- [DOCUMENT EXCERPT]
___

I suppose, however, that once one has listened to an opera many times it's hard to read it without the music coming into one's head unbidden.


----------



## Sloe (May 9, 2014)

violadude said:


> But so many times how the story is told is incredibly monotonous, at least to me.


To add tones is the work of the composer.


----------



## schigolch (Jun 26, 2011)

Some of them I do. Some I don't.


----------



## elgar's ghost (Aug 8, 2010)

In general once I can follow the action in my mind's eye I don't worry about following the libretto word for word, but I do try harder with some libretti as the text becomes something like an equal partner with the music - Wagner being the most obvious example for me. Another example is Ludovic Halévy/Henri Meilhac's librettos for Offenbach, because the jokes are usually good enough to make the whole libretto worth following.


----------



## Rogerx (Apr 27, 2018)

In the vinyl area they where beautiful, lavish with color covers, lots of pictures and text you could actually read, bigger letters so they where great, nowadays they put a CD rom with info in the case, as if one read on you PC whilst listening.


----------



## elgar's ghost (Aug 8, 2010)

^
^

I guess it's better than not having one at all, though (unless you can understand what is being sung). I have a number of vocal works which I really like but not able to source the translated texts leaves them a little naked, I think.

___

Dataset entries:
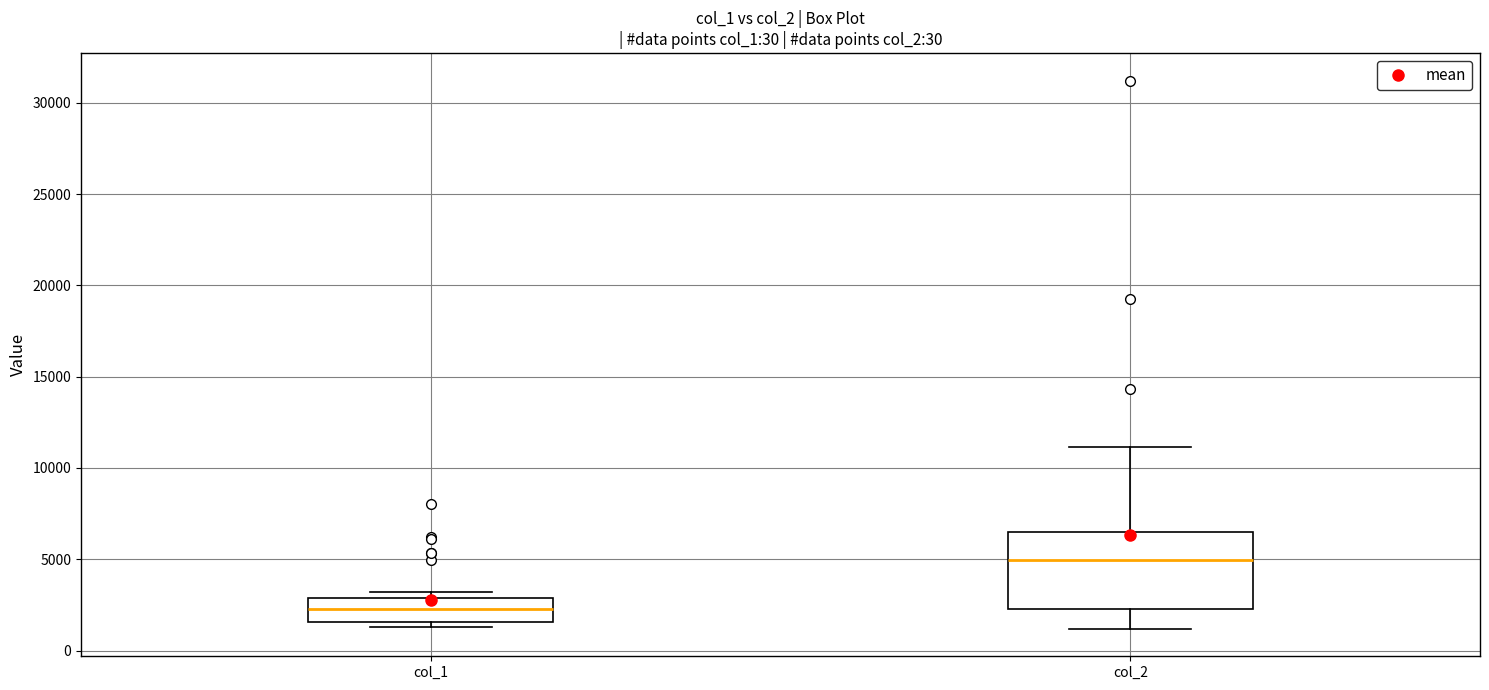

Where does the median line of the box for col_1 sit on the y-axis? The values are not printed on the chart, so give them approximately, as read against the axis.

2500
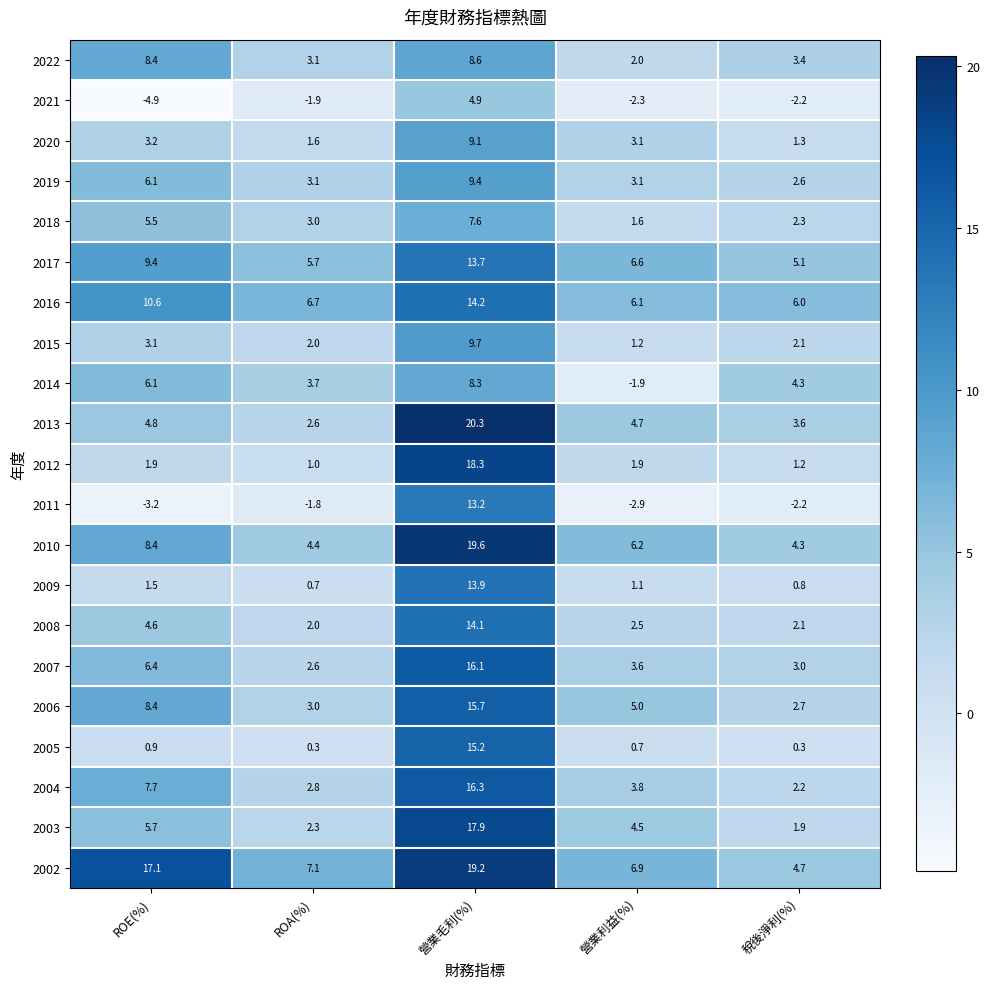

At which label does 2009 first exceed 1?

ROE(%)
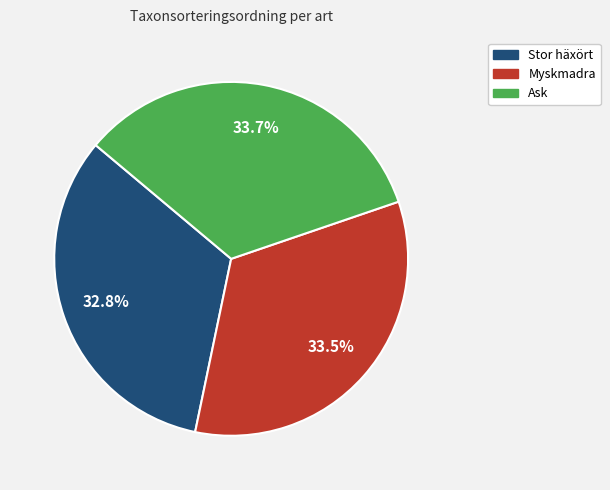

What percentage is the Stor häxört slice, to the nearest percent?

33%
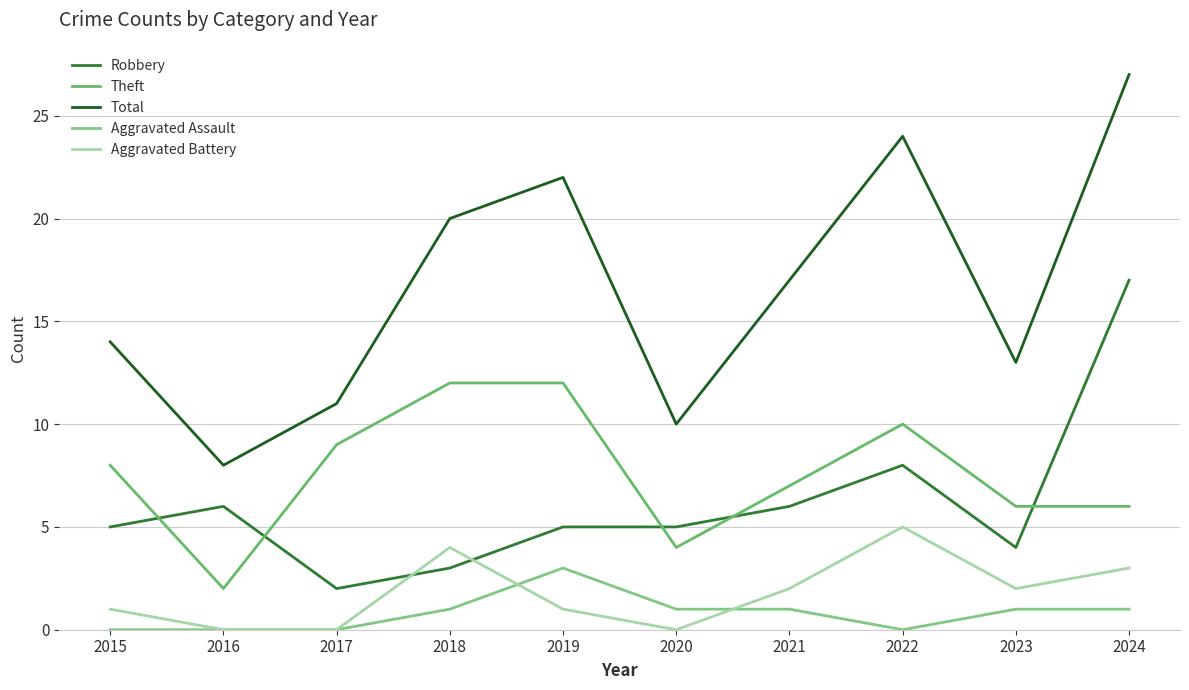

Is this an area chart (filled region under the line)?

No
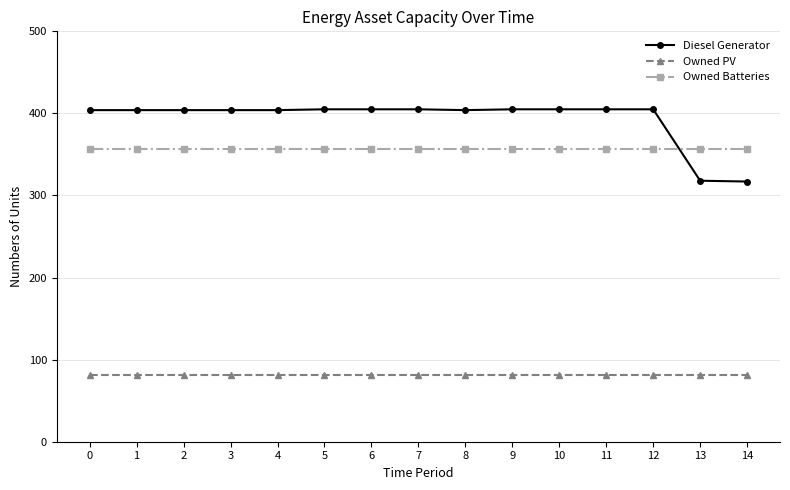

What is the value of the Owned Batteries point at the 5th from the left?

357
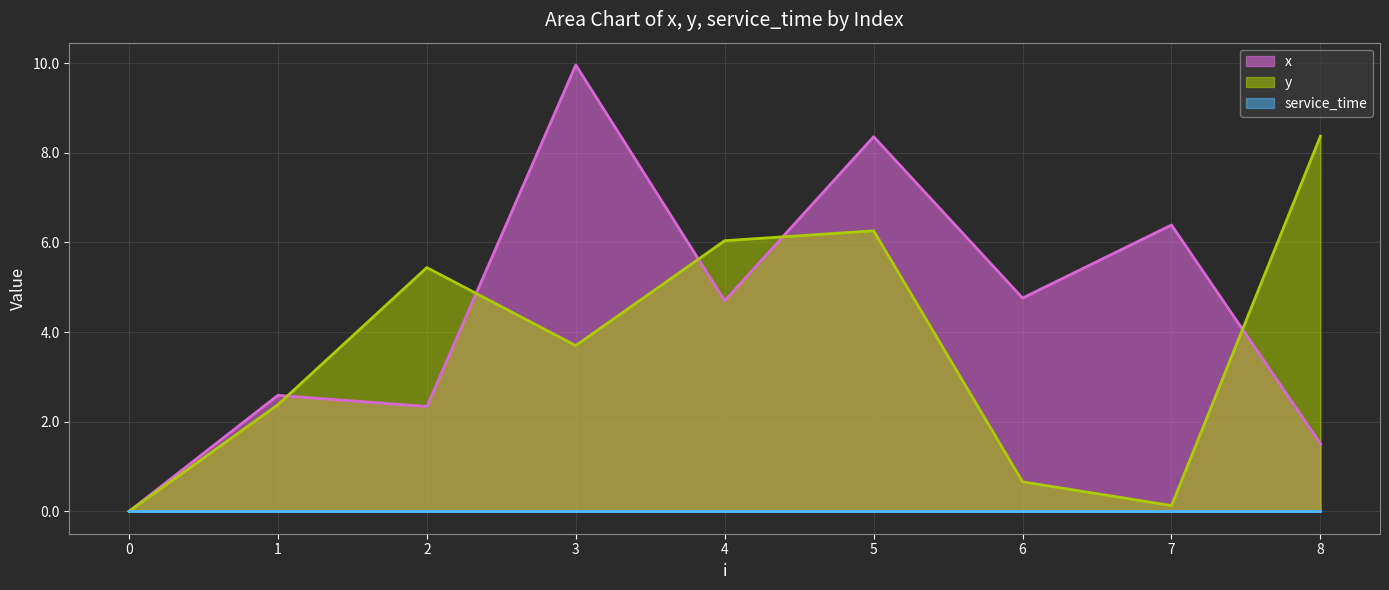

Does the chart display data point markers on the line(s)?

No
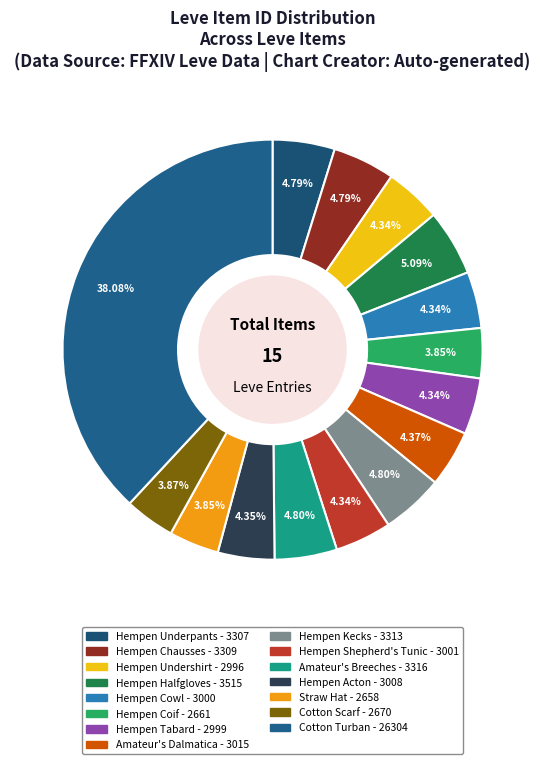

Does any single category account for the majority?

No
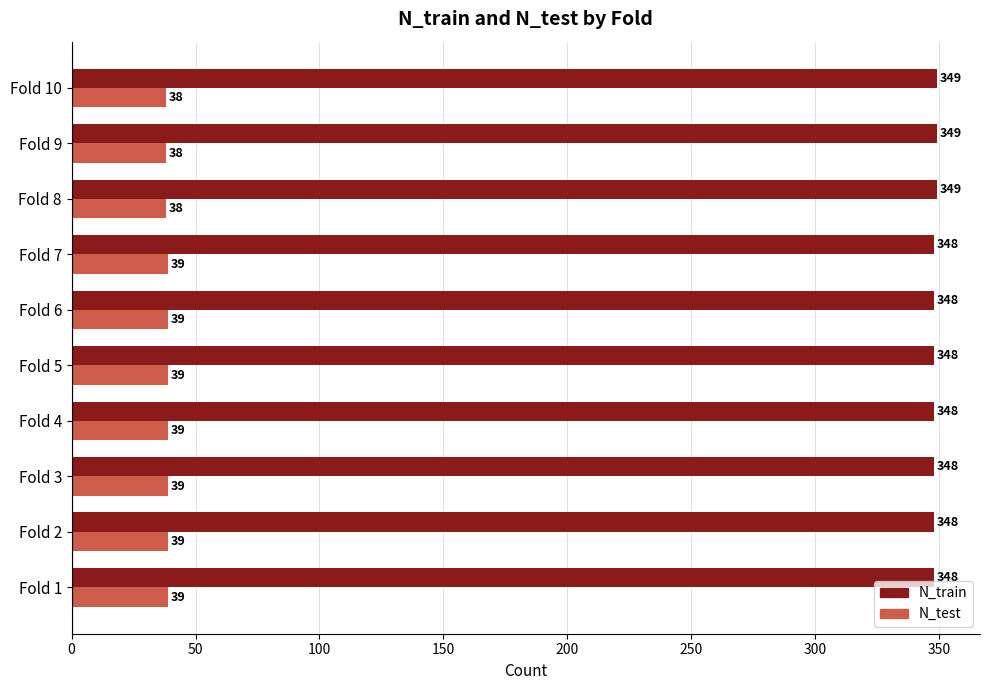

The N_train series shows 349 at Fold 10. True or false?

True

___

- [EXERCISE] Reproduce word for word the stretch of the opera libretto thread from "## schigolch (Jun" through "libretto worth following.".

- [RESPONSE TO THIS EXERCISE]
## schigolch (Jun 26, 2011)

Some of them I do. Some I don't.


----------



## elgar's ghost (Aug 8, 2010)

In general once I can follow the action in my mind's eye I don't worry about following the libretto word for word, but I do try harder with some libretti as the text becomes something like an equal partner with the music - Wagner being the most obvious example for me. Another example is Ludovic Halévy/Henri Meilhac's librettos for Offenbach, because the jokes are usually good enough to make the whole libretto worth following.